Exactly the lines from the one containing "right elbow: (318, 372)" through the one containing "left shoulder: (301, 386)" in the listing below are to be copied, with the pictures left out.

───── SUPPLIED INFORMATION ─────

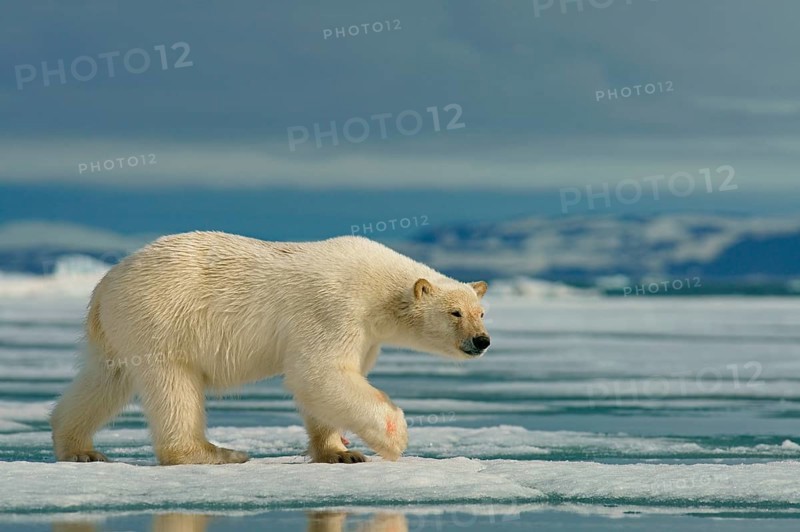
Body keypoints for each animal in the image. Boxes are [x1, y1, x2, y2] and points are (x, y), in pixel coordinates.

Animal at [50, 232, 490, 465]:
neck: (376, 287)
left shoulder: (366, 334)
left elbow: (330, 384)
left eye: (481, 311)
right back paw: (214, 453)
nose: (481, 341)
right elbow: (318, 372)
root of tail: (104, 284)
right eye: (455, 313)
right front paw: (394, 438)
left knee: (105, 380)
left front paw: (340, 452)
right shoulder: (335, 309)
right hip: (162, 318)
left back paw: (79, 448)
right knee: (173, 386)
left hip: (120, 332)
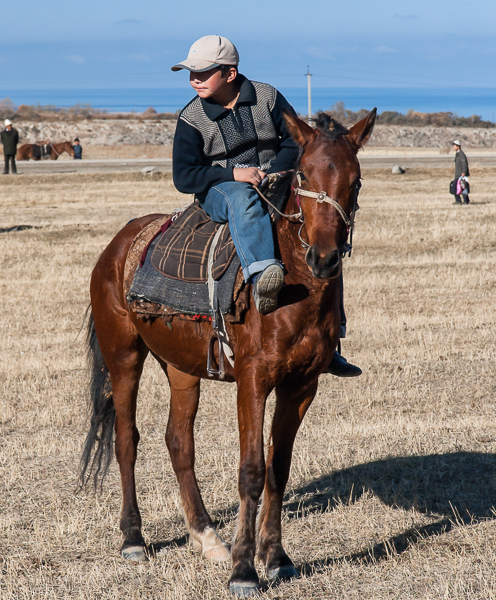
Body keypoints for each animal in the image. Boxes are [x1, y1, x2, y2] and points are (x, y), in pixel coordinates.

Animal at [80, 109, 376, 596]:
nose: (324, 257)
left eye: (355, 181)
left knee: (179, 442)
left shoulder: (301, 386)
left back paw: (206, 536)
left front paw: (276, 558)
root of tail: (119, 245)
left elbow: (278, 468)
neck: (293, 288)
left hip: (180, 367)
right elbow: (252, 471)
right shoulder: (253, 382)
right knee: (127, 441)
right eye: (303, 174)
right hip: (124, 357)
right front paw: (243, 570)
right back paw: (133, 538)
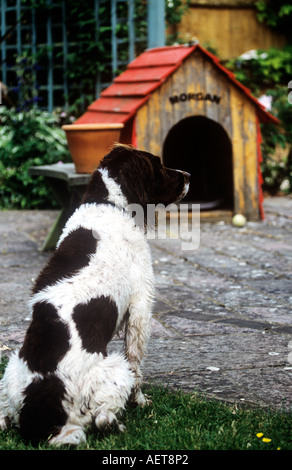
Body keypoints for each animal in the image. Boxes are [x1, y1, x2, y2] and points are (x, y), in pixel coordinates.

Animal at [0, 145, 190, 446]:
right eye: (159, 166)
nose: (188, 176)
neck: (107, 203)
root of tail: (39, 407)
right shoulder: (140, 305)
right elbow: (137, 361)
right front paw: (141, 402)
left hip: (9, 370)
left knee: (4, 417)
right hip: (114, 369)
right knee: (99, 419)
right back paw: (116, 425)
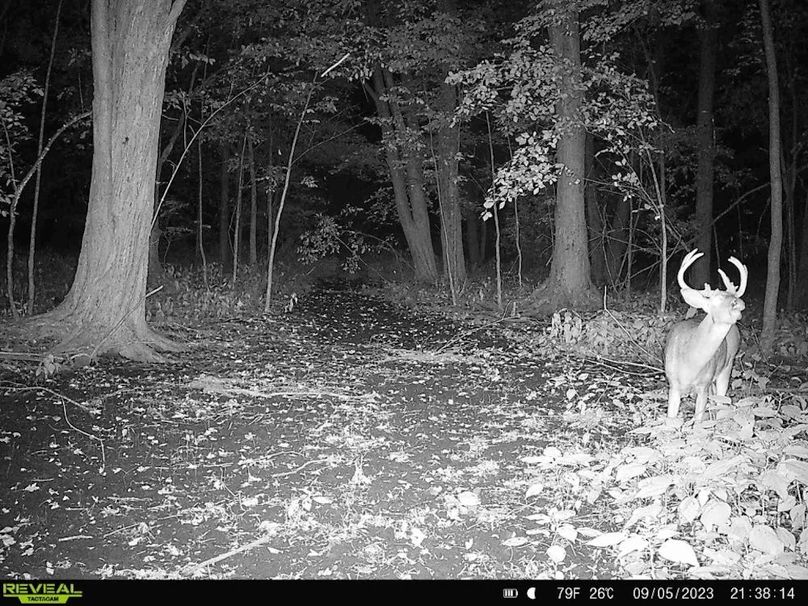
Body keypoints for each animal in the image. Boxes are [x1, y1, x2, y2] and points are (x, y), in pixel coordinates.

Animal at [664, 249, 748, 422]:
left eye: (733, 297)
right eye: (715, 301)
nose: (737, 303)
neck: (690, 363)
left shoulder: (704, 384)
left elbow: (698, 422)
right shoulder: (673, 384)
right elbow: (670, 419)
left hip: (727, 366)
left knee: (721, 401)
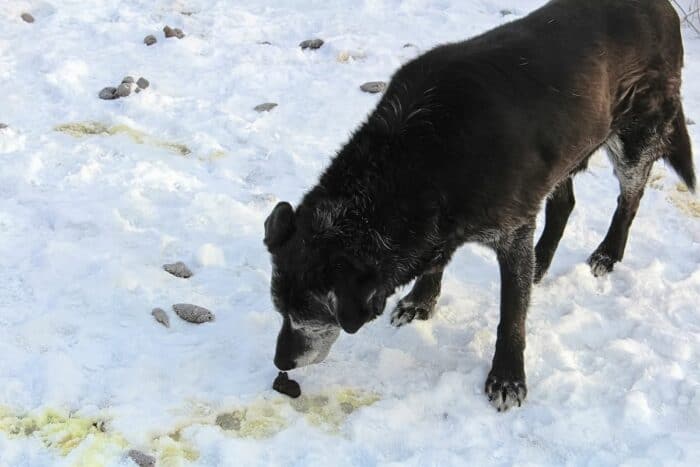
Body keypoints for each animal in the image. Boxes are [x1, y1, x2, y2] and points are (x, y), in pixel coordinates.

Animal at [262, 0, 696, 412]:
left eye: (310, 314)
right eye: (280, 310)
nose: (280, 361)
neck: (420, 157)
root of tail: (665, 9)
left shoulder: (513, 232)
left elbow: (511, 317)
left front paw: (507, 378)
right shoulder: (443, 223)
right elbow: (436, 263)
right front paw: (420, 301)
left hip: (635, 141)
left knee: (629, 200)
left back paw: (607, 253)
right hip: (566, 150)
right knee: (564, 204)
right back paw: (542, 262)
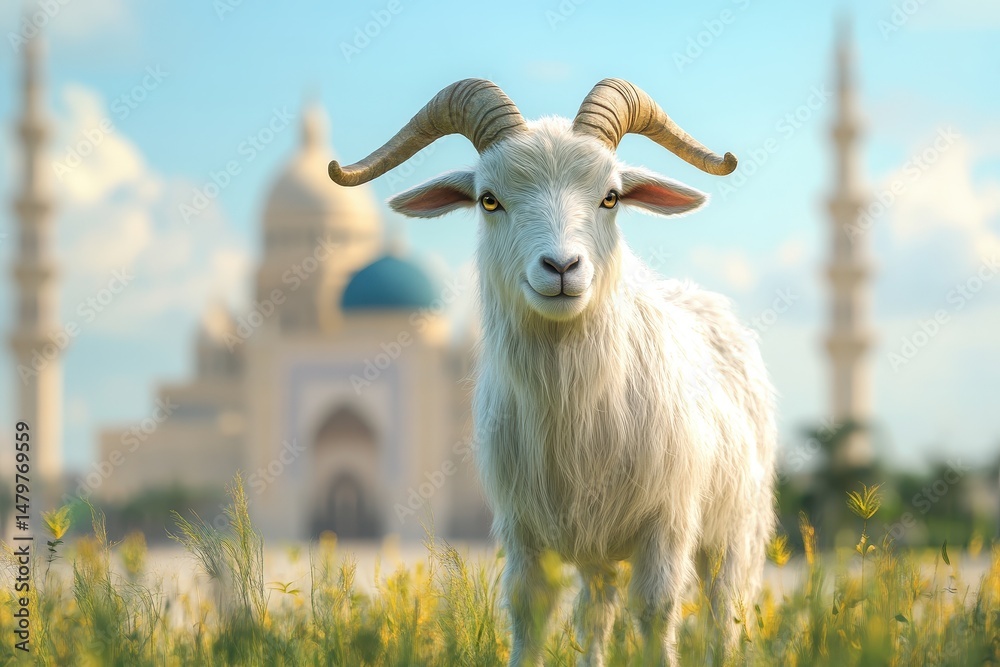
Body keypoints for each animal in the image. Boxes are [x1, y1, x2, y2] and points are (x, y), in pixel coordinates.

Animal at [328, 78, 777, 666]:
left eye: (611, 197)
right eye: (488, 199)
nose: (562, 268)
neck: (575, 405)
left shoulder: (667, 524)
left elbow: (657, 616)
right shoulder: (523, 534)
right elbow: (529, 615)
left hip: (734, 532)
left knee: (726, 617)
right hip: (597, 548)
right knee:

─────

_RESPONSE BELOW_.
right elbow: (318, 372)
root of tail: (104, 284)
right eye: (455, 313)
right front paw: (394, 438)
left knee: (105, 380)
left front paw: (340, 452)
right shoulder: (335, 309)
right hip: (162, 318)
left back paw: (79, 448)
right knee: (173, 386)
left hip: (120, 332)
Body keypoints for each animal in the image. Boxes are [x1, y1, x2, y2] and points are (x, y), in pixel coordinates.

Animal at [80, 109, 376, 596]:
nose: (324, 257)
left eye: (355, 181)
left knee: (179, 442)
left shoulder: (301, 386)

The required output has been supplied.